Directive 1 ::
Answer these questions about the HTML forms lesson, one line each, marked (a), (b) and (c):
(a) What does the lesson say every form control must have?
(b) Which input type shows the entered text as asterisks?
(c) Which attribute makes a radio option selected by default?
Directive 2 ::
Extend the HTML forms lesson, beginning after its final sentence about wrapping radio inputs in a fieldset with a legend.
═══ Reading passage ═══
Learning Objectives#

Learning objectives for this lesson can be found here


On many websites, the user can enter data into the website. This is done using a web form, which contains form controls such as text input fields.

In HTML, we create a form using the form element, and create input fields within it.

Form controls#

HTML provides several form controls for us to use. Every form control must have a label and should have a name.


Form controls don't inherit font styling in some browsers. We can make sure it uses the defined font by using the following CSS.

textarea {
font-family: inherit;
font-size: 100%;

Text input fields#

When we want the user to enter text, we can use a text input field in our form.

We can use <input type="text"> to create a single-line text input, like in the following example.

<input type="text">
Interactive example

However, as a user, what are we supposed to enter here? There is no information to tell us what to enter!

To provide this information, we use a label element. We:

  • Create a label element
  • Add an id to the input
  • Add a for attribute with the same id to the label to connect it to the input
<label for="username">Username</label>
<input id="username" type="text" name="username">
Interactive example

Now we can see that we are supposed to enter a username!

We can also choose a different type other than text to suit our needs, such as type="password" to show the input text as asterisks. If you want to view more input types, visit the MDN input types page.

If we want the user to enter multiple lines, we can use <textarea> instead, like in the following example.

<label for="description">Description</label>
<textarea id="description" cols="50" rows="5"></textarea>
Interactive example

Radio input fields#

When we want the user to select a single choice out of a list of options, we can use radio inputs in our form.

We can use <input type="radio"> to create a radio input, like in the following example. When creating a group of radio inputs, we should give each radio input the same name so we can indicate that each option is part of the same list. We can also use the checked attribute to make an option selected by default.

<input id="small" type="radio" name="size" value="small">
<label for="small">Small</label>
<input id="medium" type="radio" name="size" value="medium" checked>
<label for="medium">Medium</label>
<input id="large" type="radio" name="size" value="large">
<label for="large">Large</label>
Interactive example

However, as a user, what does small, medium and large refer to? Even though each radio input has a label, there is no information to tell us what our choice means!

For a group of radio inputs, we can wrap the inputs in a fieldset with a legend to add a label to the group of inputs to give it meaning.
═══ Stored rows ═══
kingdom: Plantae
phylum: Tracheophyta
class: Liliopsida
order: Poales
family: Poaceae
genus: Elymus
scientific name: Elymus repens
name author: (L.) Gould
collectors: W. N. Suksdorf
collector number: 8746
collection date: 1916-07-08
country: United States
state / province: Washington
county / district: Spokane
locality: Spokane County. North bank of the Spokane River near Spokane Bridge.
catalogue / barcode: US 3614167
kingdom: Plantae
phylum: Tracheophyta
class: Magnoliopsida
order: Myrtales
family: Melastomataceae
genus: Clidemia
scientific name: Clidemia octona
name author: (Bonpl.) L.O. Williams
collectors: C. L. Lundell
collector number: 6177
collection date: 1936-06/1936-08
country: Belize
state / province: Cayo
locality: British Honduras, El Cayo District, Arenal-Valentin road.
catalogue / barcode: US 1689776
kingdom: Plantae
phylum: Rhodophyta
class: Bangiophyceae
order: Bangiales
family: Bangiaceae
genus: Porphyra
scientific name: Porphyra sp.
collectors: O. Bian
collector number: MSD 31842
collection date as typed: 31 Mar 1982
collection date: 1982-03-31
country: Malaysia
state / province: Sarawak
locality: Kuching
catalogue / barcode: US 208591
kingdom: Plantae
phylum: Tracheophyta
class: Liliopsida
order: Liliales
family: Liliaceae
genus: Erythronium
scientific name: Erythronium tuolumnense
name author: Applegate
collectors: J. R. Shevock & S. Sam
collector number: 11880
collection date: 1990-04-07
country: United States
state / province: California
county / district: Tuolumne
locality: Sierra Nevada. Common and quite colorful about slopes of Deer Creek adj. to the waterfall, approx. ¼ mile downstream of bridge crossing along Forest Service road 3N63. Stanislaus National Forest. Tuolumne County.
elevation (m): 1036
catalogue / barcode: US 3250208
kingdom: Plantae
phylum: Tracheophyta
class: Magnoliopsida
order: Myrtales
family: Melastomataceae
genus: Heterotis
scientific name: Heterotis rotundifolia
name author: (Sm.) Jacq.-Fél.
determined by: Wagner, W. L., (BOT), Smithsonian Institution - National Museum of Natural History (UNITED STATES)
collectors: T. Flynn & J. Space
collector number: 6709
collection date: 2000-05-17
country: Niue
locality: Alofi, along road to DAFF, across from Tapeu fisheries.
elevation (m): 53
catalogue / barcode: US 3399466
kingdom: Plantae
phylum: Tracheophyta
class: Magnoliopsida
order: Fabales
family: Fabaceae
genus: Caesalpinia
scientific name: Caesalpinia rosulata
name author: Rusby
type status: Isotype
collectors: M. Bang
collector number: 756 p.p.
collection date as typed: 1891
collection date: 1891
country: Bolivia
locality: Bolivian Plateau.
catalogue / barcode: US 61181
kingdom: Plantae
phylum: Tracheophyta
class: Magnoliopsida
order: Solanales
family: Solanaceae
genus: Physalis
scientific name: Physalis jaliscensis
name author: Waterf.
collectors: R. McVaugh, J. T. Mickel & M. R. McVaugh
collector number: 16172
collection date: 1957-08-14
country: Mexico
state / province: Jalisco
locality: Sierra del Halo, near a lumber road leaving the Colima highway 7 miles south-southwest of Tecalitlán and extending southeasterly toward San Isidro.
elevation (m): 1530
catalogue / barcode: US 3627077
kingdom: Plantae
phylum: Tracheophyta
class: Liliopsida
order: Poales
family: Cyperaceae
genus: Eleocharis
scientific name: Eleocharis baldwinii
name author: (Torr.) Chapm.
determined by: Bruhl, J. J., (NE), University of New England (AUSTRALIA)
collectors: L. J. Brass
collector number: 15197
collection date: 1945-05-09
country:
═══
Exercise result 1 ::
(a) A label.
(b) type="password"
(c) The checked attribute.

Exercise result 2 ::
<legend>Coffee size</legend>
<input id="small" type="radio" name="size" value="small">
<label for="small">Small</label>
<input id="medium" type="radio" name="size" value="medium">
<label for="medium">Medium</label>
<input id="large" type="radio" name="size" value="large">
<label for="large">Large</label>
Interactive example
Coffee size

Now we can see that we are choosing the size of a cup of coffee!


Fieldsets are rendered with a black border by default. However, it is uncommon nowadays to see this style in forms.

This does not mean we should use another HTML element instead for a different look. As we learned in lesson 1, we should always use the correct HTML structure, then use CSS afterwards to style our website. So when we create groups of inputs, we should always wrap them in a fieldset with legend, then use CSS to change the style to our desired look.

Checkbox input fields#

When we want the user to toggle a choice, or select multiple choices out of a list of options, we can use checkbox inputs.

We can use <input type="checkbox"> to create a checkbox input, like in the following example.

<input id="agreement" type="checkbox" name="agreement">
<label for="agreement">I agree you are the best mentor in CodeYourFuture</label>
Interactive example

Like with radio inputs:

  • When creating a group of checkboxes, we should give each checkbox the same name so we can indicate that each option is part of the same list.
  • We should add a label to the group of checkbox inputs using fieldset and legend.
  • We can make checkbox inputs checked by default by using the checked attribute.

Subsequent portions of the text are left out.